Think of the opportunities we’ve missed already. Bea Arthur (1922-2009) performed a grievous disservice to popular culture by uniting two equally dreadful but previously discrete American types. In her portrayal of loud, Bolshie Maude, Arthur taught every angry feminist to be a common scold and every termagant housewife to be Emma Goldman. Once Arthur had become respectable by dying no one had the nerve to title her funeral notice “The Taming of the Shrew.”
Paul Newman (1925-2008) was not, in and of himself, a bad person. But he deserved to be damned to his face for lending charm to the smirk of liberalism. And after he’d become an immortal only a heartless writer would have pointed out that for an entire generation of young people, Paul Newman is, mainly, a salad dressing.
[snip]
Jimmy Carter is 85. We must hasten to throw the Camp David Accord in his face before he heads to his eternal camp-out with Anwar el-Sadat. Gore Vidal is 84. There’s no chance he’ll end up in the same place as Bill Buckley. We ought to take up Buckley’s gauntlet and slap Gore’s face here and now. Noam Chomsky is 81. Why should Satan have all the fun? We own pitchforks of fact aplenty with which to prod his living flesh. Norman Lear is 87 and will be married to Maude forever any minute now. (Although Lear may find himself forgiven. He never meant to make Archie Bunker a hero and a role model, but perhaps the road to heaven is paved with bad intentions.) Ed Asner is 80. Put him together with Ben Bradlee (88) and Alan J. Pakula, director of All the President’s Men (died in 1998, darn it), and you have the villains in the tragic tale of the American newspaper’s self-congratulatory ossification. Ross Perot also will be 80 soon. We owe him one Bill Clinton-sized philippic. Ralph Nader is 76. High time that someone, metaphorically, flipped him in a Corvair. And Paul Ehrlich is 78. In these days of the graying workforce, baby bust, and demographic decline, surely he needs a population bomb in his underpants.
The pre-obituary. An idea whose time has come. Before theirs does.
...Hmm..
ReplyDeleteHow about pre-obits for folks we like so they don't have to wait till they're dead to know how much we admired them?
Bush, Sr. is one. Of course, he's easy to make fun of but I find him an admirable man. Which may be why he was only a so-so politician.

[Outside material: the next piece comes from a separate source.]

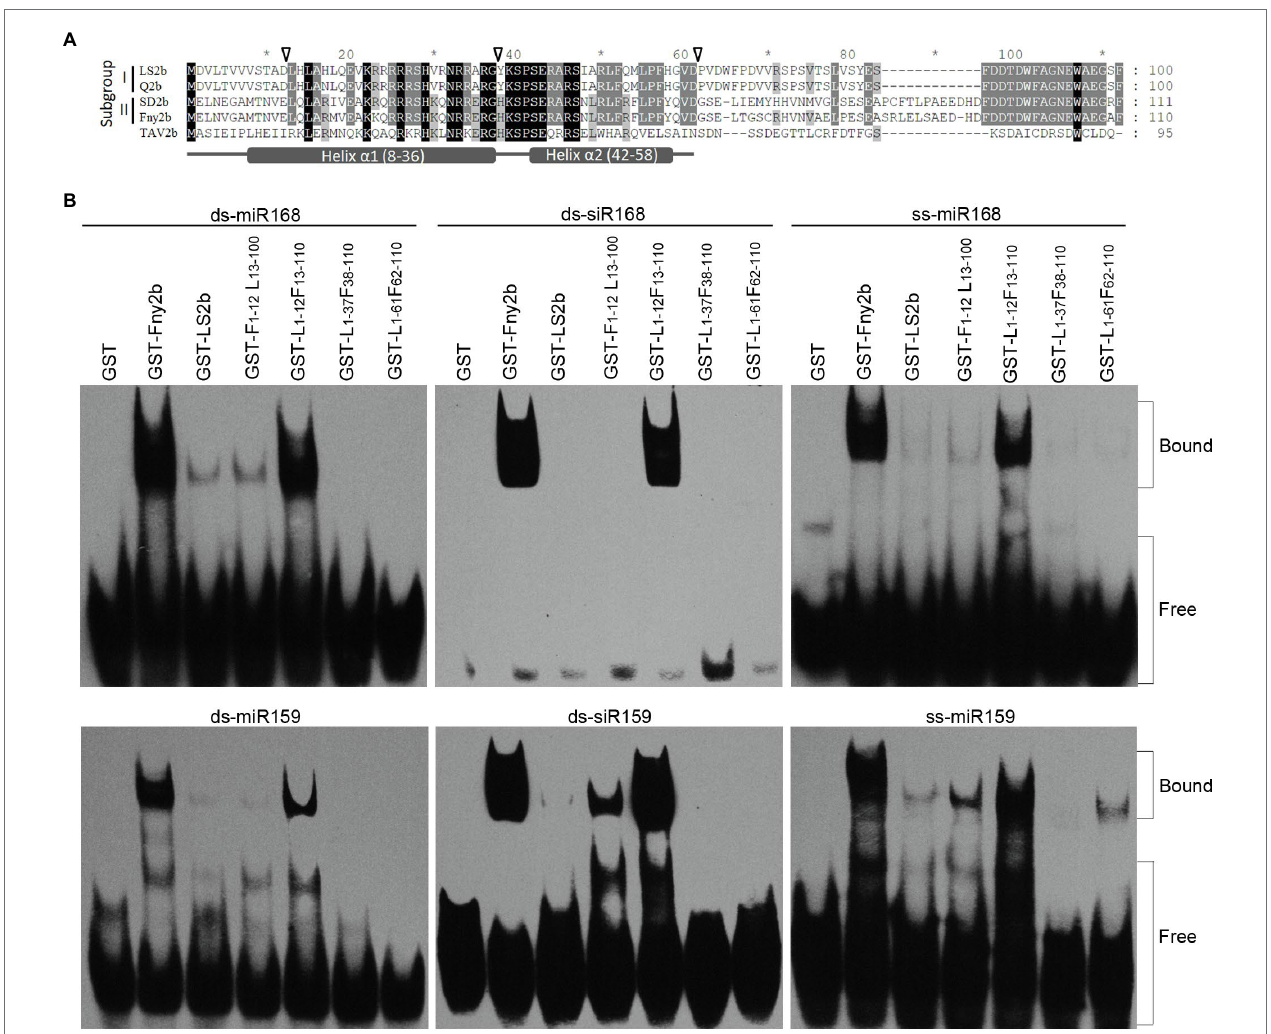
FIGURE 5 | In vitro sRNA binding assay of GST-fused Fny2b, LS2b and their recombinants. (A) Alignment of 2b protein sequences of Subgroups I and II strains of CMV, as well as TAV2b. The arrows shown above the sequences indicate the exchange positions of the 2b recombinants between Fny2b and LS2b. Asterisks (*) shown above the sequences indicate intervals of every 10 residues. Putative helices α 1 and α 2 were shown at the bottom. (B) Electrophoretic mobility shift assays were conducted to assess the relative sRNA-binding ability of the GST-fused 2b proteins. The 2b recombinants were named by the formula F 1-x L y-100 or L 1-x F y-110 , where L and F represent LS2b and Fny2b, respectively, and the lower-cased characters (x and y) represent the exchanging positions in LS2b (L) or Fny2b (F). Arabidopsis miR168 or miR159-derived ss-miRNA, ds-miRNA and ds-siRNA were commercially synthesized and used in the assay as indicated. Biotin-labeled sRNAs were detected using horseradish peroxidase-conjugated streptavidin. The positions of bands corresponding to free and protein-bound RNAs are indicated on the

And there's SecDef Gates. I have no idea whether or not he's doing a "good" job in the Building. Who on earth could tell? But he strikes me as a decent person. I listened to the commencement address he gave at my son's graduation and was struck by his humaneness, the shakiness of his voice as he described long walks at night as an undergraduate at that same school, wrestling with what it meant to "be of service".
Walter Williams is very humane. Wit and wisdom and humility are his trademarks. His free on-line "classes" entitled something like "Economics for Citizens" are a boon to an economically illiterate society.
Which is not to say that Mr. O'Rourke's round-up wasn't amusing. Trenchant, even. But it is a sign of our decline that we are more likely to single out those who have damaged the social fabric rather than those who've been trying to mend it.
Thomas Sowell, anyone?
Do not disagree with the post, but also agree with Dymphna.